Saved entries
============================================================
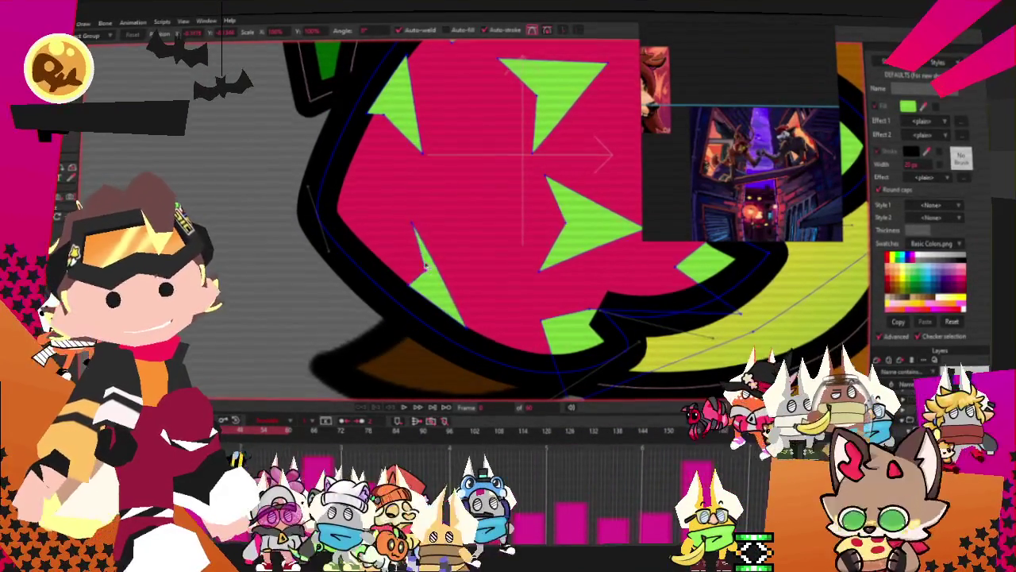
{"action": "scroll", "coordinate": [424, 243], "scroll_direction": "down", "scroll_amount": 5}
{"action": "scroll", "coordinate": [477, 302], "scroll_direction": "up", "scroll_amount": 2}
{"action": "scroll", "coordinate": [521, 354], "scroll_direction": "down", "scroll_amount": 1}
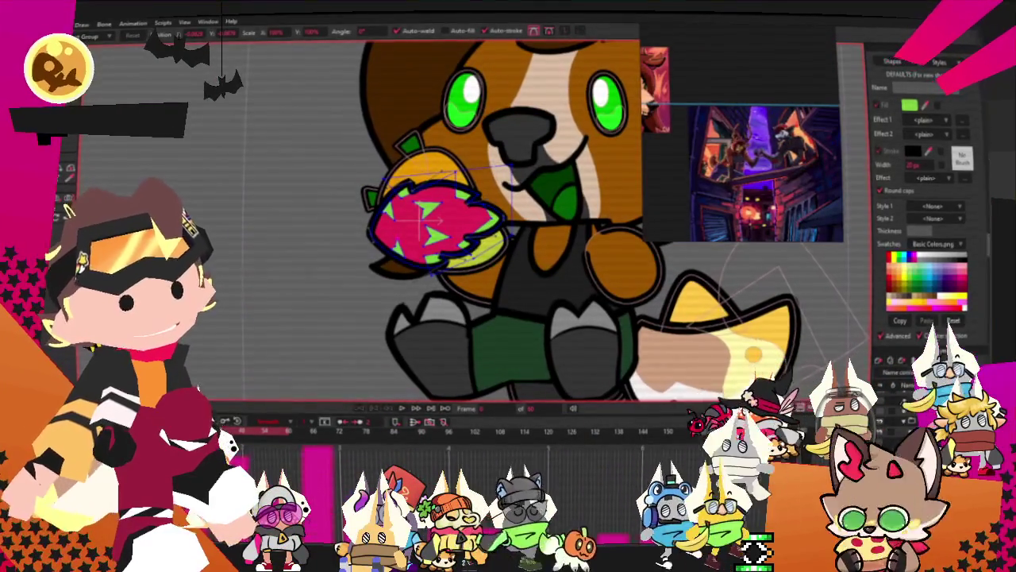
Play the juggling animation to review the dragonfruit, stop it, and select the strawberry.
{"action": "left_click", "coordinate": [449, 433]}
{"action": "left_click", "coordinate": [402, 409]}
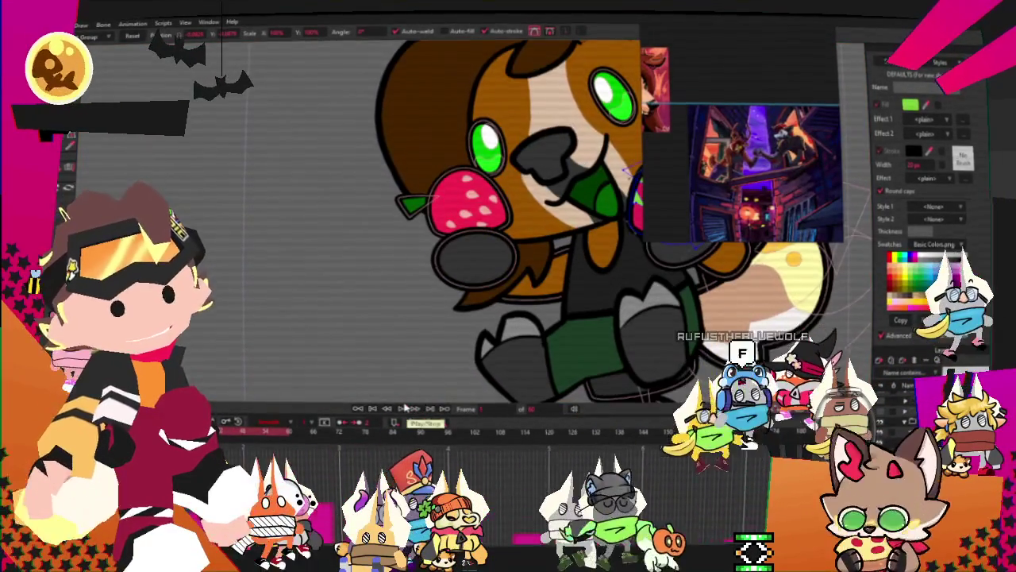
{"action": "scroll", "coordinate": [500, 361], "scroll_direction": "down", "scroll_amount": 3}
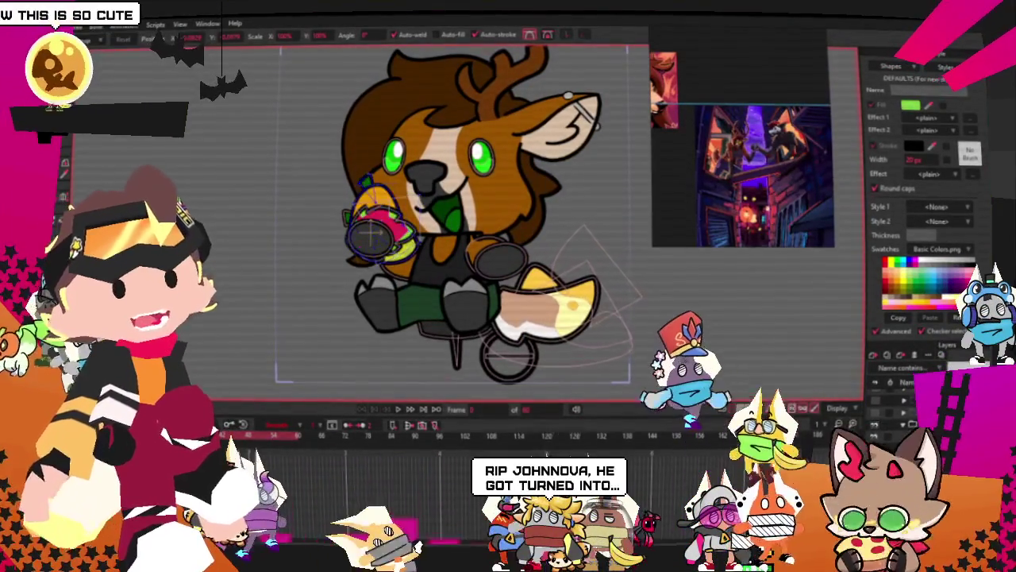
{"action": "key", "text": "space"}
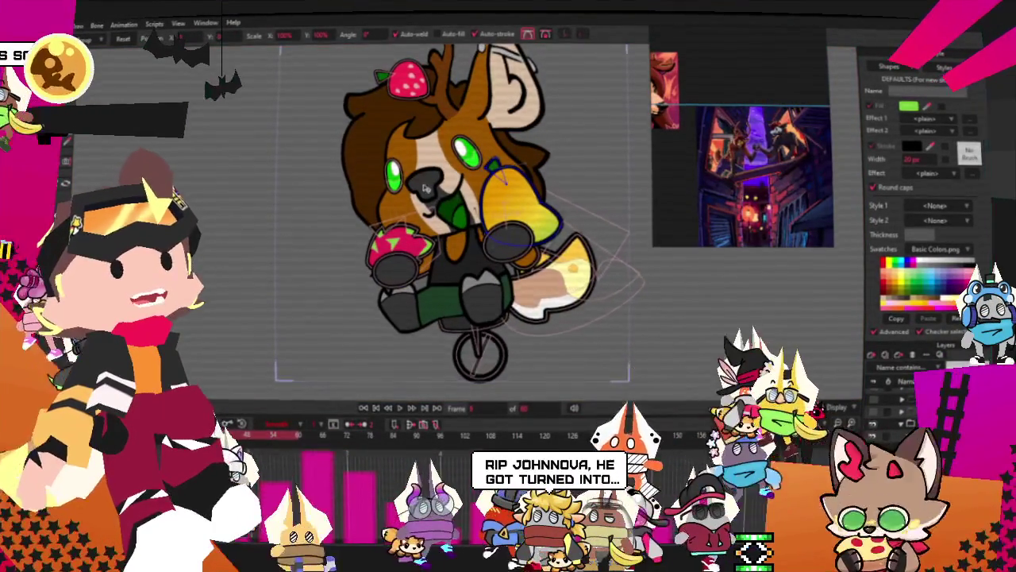
{"action": "scroll", "coordinate": [476, 222], "scroll_direction": "up", "scroll_amount": 2}
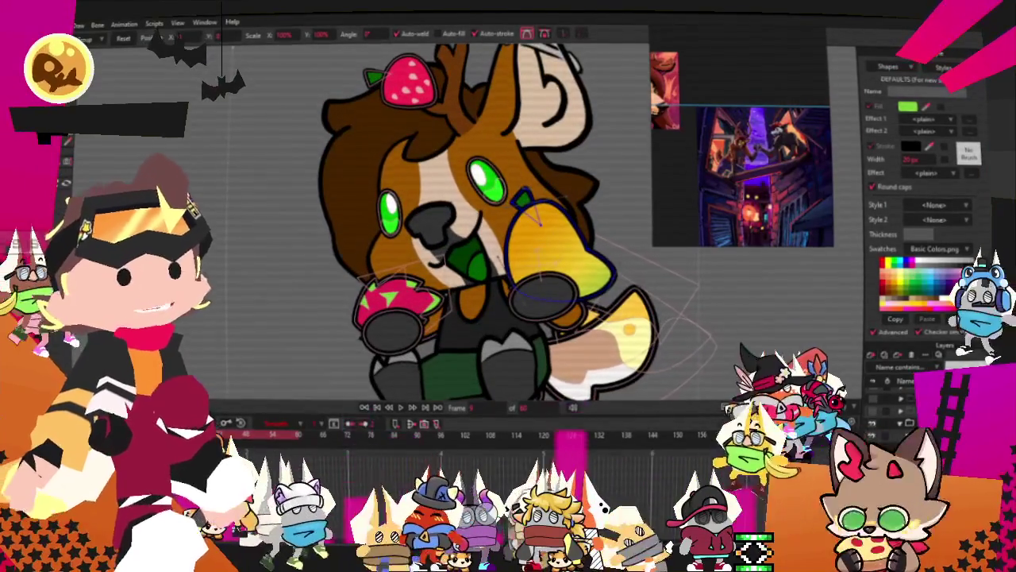
{"action": "left_click", "coordinate": [409, 80]}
============================================================
Directions for this task: Give an exact copy of the entries, excluding all pictures.

Output for this exercise:
{"action": "scroll", "coordinate": [424, 243], "scroll_direction": "down", "scroll_amount": 5}
{"action": "scroll", "coordinate": [477, 302], "scroll_direction": "up", "scroll_amount": 2}
{"action": "scroll", "coordinate": [521, 354], "scroll_direction": "down", "scroll_amount": 1}
Play the juggling animation to review the dragonfruit, stop it, and select the strawberry.
{"action": "left_click", "coordinate": [449, 433]}
{"action": "left_click", "coordinate": [402, 409]}
{"action": "scroll", "coordinate": [500, 361], "scroll_direction": "down", "scroll_amount": 3}
{"action": "key", "text": "space"}
{"action": "scroll", "coordinate": [476, 222], "scroll_direction": "up", "scroll_amount": 2}
{"action": "left_click", "coordinate": [409, 80]}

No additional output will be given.